Second, under the “complementarity” regime in Article 17 of the Rome Statute, the ICC is a court of last resort. Consequently, any country can avoid ICC proceedings by conducting its own investigations and – if warranted – prosecutions. Rather than trying to obstruct the work of the ICC, the U.S. should commit to thoroughly investigating and, where justified, prosecuting cases related to torture, thereby precluding such cases from appearing on the ICC’s docket.
Third, U.S. efforts to obstruct the work of the ICC have backfired in the past. When the George W. Bush Administration launched a campaign to obtain so-called “Article 98” or “Bilateral Immunity Agreements,” some countries that lost U.S. military assistance by refusing to enter such agreements turned instead to the People’s Republic of China for assistance.
The Bar Association’s statement also highlights the hypocrisy of Secretary Pompeo’s stressing in his March 2019 remarks past US support to the International Criminal Tribunal for the former Yugoslavia and the International Criminal Tribunal for Rwanda, but then appearing to posture itself above the rule of law when US nationals are potentially implicated in crimes.

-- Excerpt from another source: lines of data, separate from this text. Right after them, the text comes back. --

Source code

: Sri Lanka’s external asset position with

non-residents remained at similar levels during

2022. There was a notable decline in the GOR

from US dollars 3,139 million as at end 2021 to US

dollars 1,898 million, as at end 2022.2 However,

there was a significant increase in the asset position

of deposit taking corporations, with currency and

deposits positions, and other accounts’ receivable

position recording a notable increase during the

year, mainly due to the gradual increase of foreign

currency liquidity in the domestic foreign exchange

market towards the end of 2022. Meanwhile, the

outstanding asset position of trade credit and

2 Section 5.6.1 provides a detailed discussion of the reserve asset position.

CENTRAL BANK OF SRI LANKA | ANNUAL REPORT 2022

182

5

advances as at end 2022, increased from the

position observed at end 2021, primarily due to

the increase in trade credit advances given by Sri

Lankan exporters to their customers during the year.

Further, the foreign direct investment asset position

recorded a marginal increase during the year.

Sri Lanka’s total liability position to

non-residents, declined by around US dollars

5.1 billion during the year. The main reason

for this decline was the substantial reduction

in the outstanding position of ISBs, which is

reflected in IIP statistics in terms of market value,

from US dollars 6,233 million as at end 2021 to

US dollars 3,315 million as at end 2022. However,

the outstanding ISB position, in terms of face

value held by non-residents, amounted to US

The Association’s position is not in isolation. The President of the ICC’s Assembly of States Parties, has issued a statement reaffirming unwavering support for the ICC, as has the International Bar Association, and, significantly, Benjamin Ferencz, David Scheffer, David Michael Crane, Stephen J. Rapp, Clint Williamson, and Todd Buchwald in a joint statement. (Benjamin Ferencz is particularly well-positioned to write, having served as Chief Prosecutor for the U.S. Army at the Einsatzgruppen Trial, 1947-1948.) Civil society has also condemned US government attacks against ICC officials and their families, as have various individuals (Beth van Schaack, Leila Sadat, and others). All these statements show the importance, as Sierra Leone Special Court founding Chief Prosecutor David Crane often reminds us, of “speaking truth to power.”
However, noticeable silent are the States that comprise the Rome Statute’s 123 members. While the world is understandably distracted by the current pandemic, States need to stand together to support the judicial institution they created with great fan-fare at Rome. The idealism that moved states then must not be forgotten, and States must remember the truly momentous nature of their endeavor—one that, admittedly, has also at times faced internal difficulties. Yet, States recently expressed their determination to strengthen the ICC’s operations by initiating an Independent Expert Review, which is being ably chaired by former ICTY and ICTR Prosecutor Richard Goldstone. As an impressive number of NGOs have argued in a recent group letter sent to all States Parties, it is now also time for ICC States Parties to find their voices and support the ICC against the threats by the US.
One can also hope that under a new Administration the US will remember its support for multilateral engagement and the rule of law, and renew its commitment, at minimum, to constructive engagement with the Court.